• Forum/Server Upgrade If you are reading this you have made it to the upgraded forum. Posts made on the old forum after 26th October 2023 have not been transfered. Everything else should be here. If you find any issues please let us know.

Really missing having bunnies :(

Rosie42

Mama Doe
It's been a week and half since I lost Luna. It was fairly sudden- She was recovering well from her op until Wednesday, then was wheezing Thursday morning, and whisked to the vet, treated with anti-biotics, then ended up in the emergency vets in an oxygen tank Monday as she suddenly got much worse, and we lost her that afternoon.

I have been trying my hardest to get my head round all of this and decide what is best for the future. I lost Luna's brother very suddenly in July. Since then I had been looking into getting a new friend for her, but unfortunately she had a couple of bouts of stasis that put her spay back. I was so excited about it finally happening, so I could look into getting her a new friend, as I think she was a little bit lonely. I now just feel deflated, as this has all been taken away from me. Losing two young rabbits (they were brother and sister and around 2 years old) in as many months has just made me feel a bit useless really.

PROBLEMS:
#1 Can you repeat, word for word, the passage of the rabbit forum post from "Really missing having" to "her that afternoon."?
#2 How would this sentence from the rabbit forum post read in Spanish: "I lost Luna's brother very suddenly in July."
#3 Could you go on with the rabbit forum post, picking up after its final sentence?
These records were taken from a source separate from the forum post.

Records from a collection:
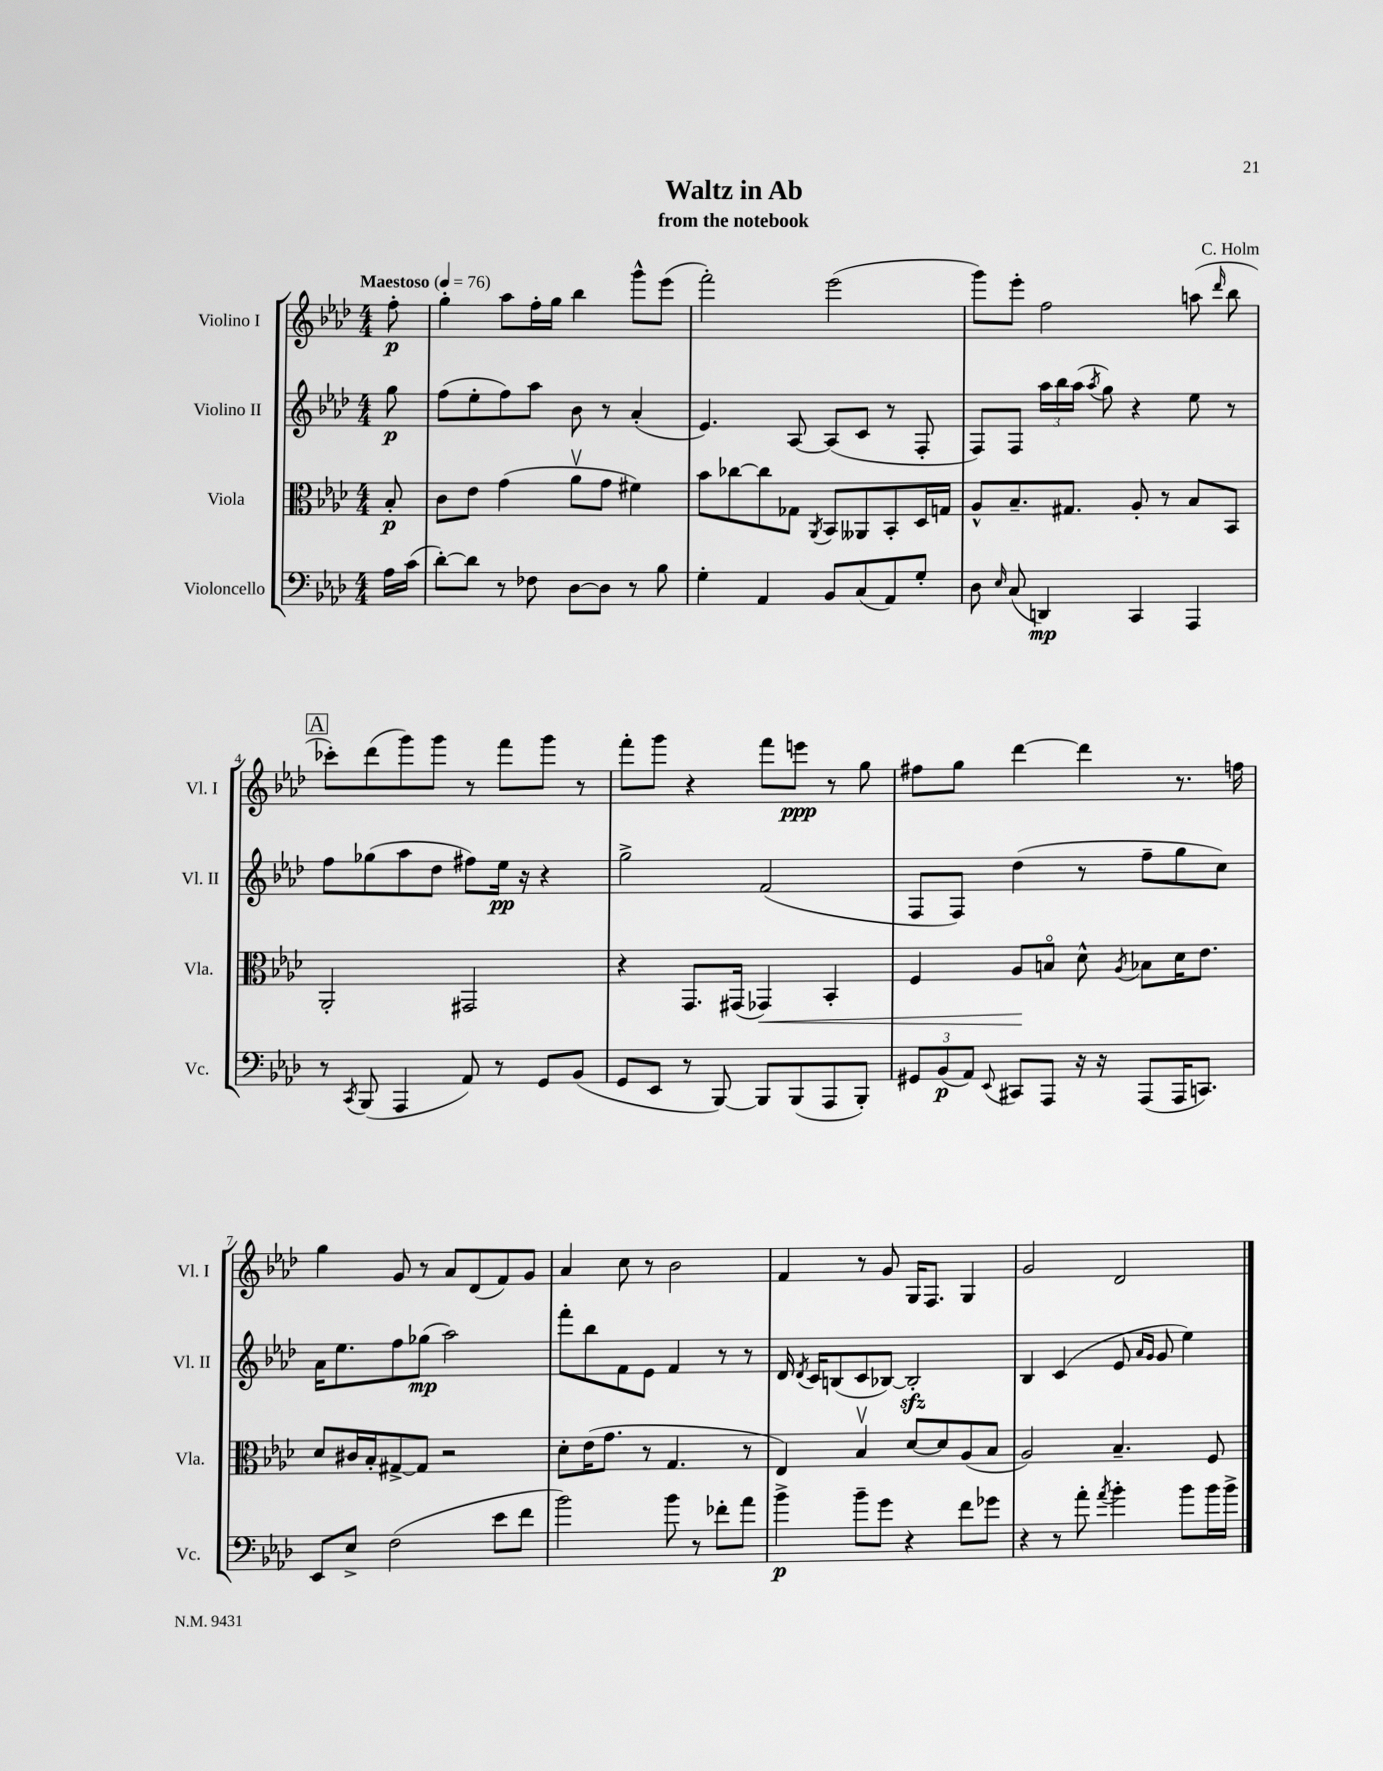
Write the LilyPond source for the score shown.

\header { title = "Waltz in Ab" composer = "C. Holm" subtitle = "from the notebook" }
<<
\new StaffGroup <<
\new Staff = "s0" \with { instrumentName = "Violino I" shortInstrumentName = "Vl. I" } {
    \clef treble \key aes \major \numericTimeSignature \time 4/4 \partial 8 \tempo "Maestoso" 4 = 76
    \autoBeamOff f''8-.\p |
    g''4-. aes''8[ f''16-. g''16] bes''4 g'''8[-^ ees'''8]( |
    f'''2-.) ees'''2( |
    g'''8[) ees'''8]-. f''2 a''8( \grace { des'''16 } bes''8 |
    \mark \markup { \box "A" } ces'''8[-.) des'''8( g'''8) g'''8] r8 f'''8[ g'''8] r8 |
    f'''8[-. g'''8] r4 f'''8[ e'''8]\ppp r8 g''8 |
    fis''8[ g''8] des'''4~ des'''4 r8. f''16 |
    g''4 g'8 r8 aes'8[ des'8( f'8) g'8] |
    aes'4 c''8 r8 bes'2 |
    f'4 r8 g'8 g16[ f8.] g4 |
    g'2 des'2 \bar "|." |
}
\new Staff = "s1" \with { instrumentName = "Violino II" shortInstrumentName = "Vl. II" } {
    \clef treble \key aes \major \numericTimeSignature \time 4/4 \partial 8
    \autoBeamOff g''8\p |
    f''8[( ees''8-. f''8) aes''8] bes'8 r8 aes'4-.( |
    ees'4.) aes8~ aes8[( c'8] r8 f8-. |
    f8[) f8] \tuplet 3/2 { aes''16[ bes''16 aes''16]( } \acciaccatura { aes''8 } g''8) r4 ees''8 r8 |
    \mark \markup { \box "A" } f''8[ ges''8( aes''8 des''8] fis''8[) ees''16]\pp r16 r4 |
    g''2-> f'2( |
    f8[ f8]) des''4( r8 f''8[-- g''8 c''8]) |
    aes'16[ ees''8. f''8 ges''8]\mp( aes''2) |
    f'''8[-. bes''8 f'8 ees'8] f'4 r8 r8 |
    des'16 \acciaccatura { des'8 } c'16[ b8( c'8 bes8]~) bes2-.\sfz |
    bes4 c'4( ees'8 \grace { aes'16[ g'16] } g'8 ees''4) \bar "|." |
}
\new Staff = "s2" \with { instrumentName = "Viola" shortInstrumentName = "Vla." } {
    \clef alto \key aes \major \numericTimeSignature \time 4/4 \partial 8
    \autoBeamOff bes8-.\p |
    c'8[ ees'8] g'4( aes'8[\upbow g'8] fis'4) |
    bes'8[ ces''8~ ces''8 ges8] \acciaccatura { aes,8 } bes,8[ aeses,8 bes,8-. des16 g16] |
    aes8[-^ bes8.-- gis8.] aes8-. r8 bes8[ bes,8] |
    \mark \markup { \box "A" } aes,2-. gis,2 |
    r4 g,8.[ gis,16]( ges,4\<) bes,4-. |
    f4 aes8[\! b8]\flageolet des'8-^ \acciaccatura { aes8 } bes8[ des'16 ees'8.] |
    des'8[ cis'16 bes16-. gis8~-> gis8] r2 |
    des'8[-. ees'16( g'8.] r8 g4. r8 |
    ees4) bes4\upbow des'8[~ des'8 aes8( bes8] |
    aes2) bes4.-- f8 \bar "|." |
}
\new Staff = "s3" \with { instrumentName = "Violoncello" shortInstrumentName = "Vc." } {
    \clef bass \key aes \major \numericTimeSignature \time 4/4 \partial 8
    \autoBeamOff aes16[ c'16]( |
    des'8[~-.) des'8] r8 fes8 des8[~ des8] r8 bes8 |
    g4-. aes,4 bes,8[ c8( aes,8) g8]-. |
    des8 \grace { ees16 } c8( d,4\mp) c,4 aes,,4 |
    \mark \markup { \box "A" } r8 \acciaccatura { c,8 } bes,,8( aes,,4 aes,8) r8 g,8[ bes,8]( |
    g,8[ ees,8] r8 bes,,8~) bes,,8[ bes,,8( aes,,8 bes,,8]-.) |
    \tuplet 3/2 { gis,8[ bes,8\p( aes,8]) } \appoggiatura { ees,8 } cis,8[ aes,,8] r16 r16 aes,,8[( aes,,16 c,8.]) |
    ees,8[ ees8]-> f2( ees'8[ f'8] |
    bes'2) bes'8 r8 fes'8[-. aes'8] |
    bes'4->\p bes'8[-- g'8] r4 f'8[ ges'8] |
    r4 r8 aes'8-. \acciaccatura { aes'8 } bes'4-. bes'8[ bes'16 bes'16]-> \bar "|." |
}
>>
>>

ANSWERS GIVEN:
#1
Really missing having bunnies :(

Rosie42

Mama Doe
It's been a week and half since I lost Luna. It was fairly sudden- She was recovering well from her op until Wednesday, then was wheezing Thursday morning, and whisked to the vet, treated with anti-biotics, then ended up in the emergency vets in an oxygen tank Monday as she suddenly got much worse, and we lost her that afternoon.

#2 Perdí al hermano de Luna de forma muy repentina en julio.

#3
I inherited the pair of them from my sister when she got bored of them, so I only had them for less than a year, but I loved them with all my heart and I was really excited about the idea of them moving out with me when I finally manage to get a proper job and can afford to (I graduated last July, and am currently at home again with a couple of retail jobs, looking for something better paid and more permanent). I now have a empty hutch and run in the garden which I have to walk past every day and be reminded about how there's no one to live in it any more. I keep doing stupid things, like looking in supermarkets at the end of the day for cheap herbs, and then remembering that there's no one to eat them any more :cry:

I still have my chooks, who I love very much, and they do like a cuddle, but they don't really appreciate me spending time with them unless I'm feeding them, and will go off and do their own thing. That is fine, but I miss sitting and reading in the run with Luna, and her coming up to me and nutting me with her head as I was in her space. She always wanted to get past the bit of the run I was in and I was always in the way :lol:

I would love to adopt more bunnies. I've been trying to weigh up whether it's a good idea or not, so I was hoping that you guys could give me honest opinions as to whether it's a good idea or whether I'm letting my heart rule over my head.

As previously stated, I am at home at the moment. Even if I get an amazing well paid job tomorrow, it will take me at least a year to save up to move out properly. So I'm definitely going to be here for that long, and probably longer, as there are no amazing jobs on the horizon at the moment. When I move out, I fully intend on taking any bunnies I have with me. It would either be to a little two up two down house with a tiddly garden, or a flat which allows pets. If the bunnies I get are living outside while I'm here, would it be plausible for them to adapt to living inside in a new home, or will some bunnies always be happier outside? I can't have them inside while I'm here, as this house is two small for the 3 adults and 3 cats living it in permanently (plus my brother and sister who are at uni and back for the holidays). My dad has begrudgingly given up parts of his garden for my chooks and bunnies, and he would go mental if they were in the house eating things too. So it's either living indoors, or if I can get a house with a little garden, they could live out there and come indoors when I was home (but I can't guarantee getting a little house over a flat- it's all on circumstances at the time).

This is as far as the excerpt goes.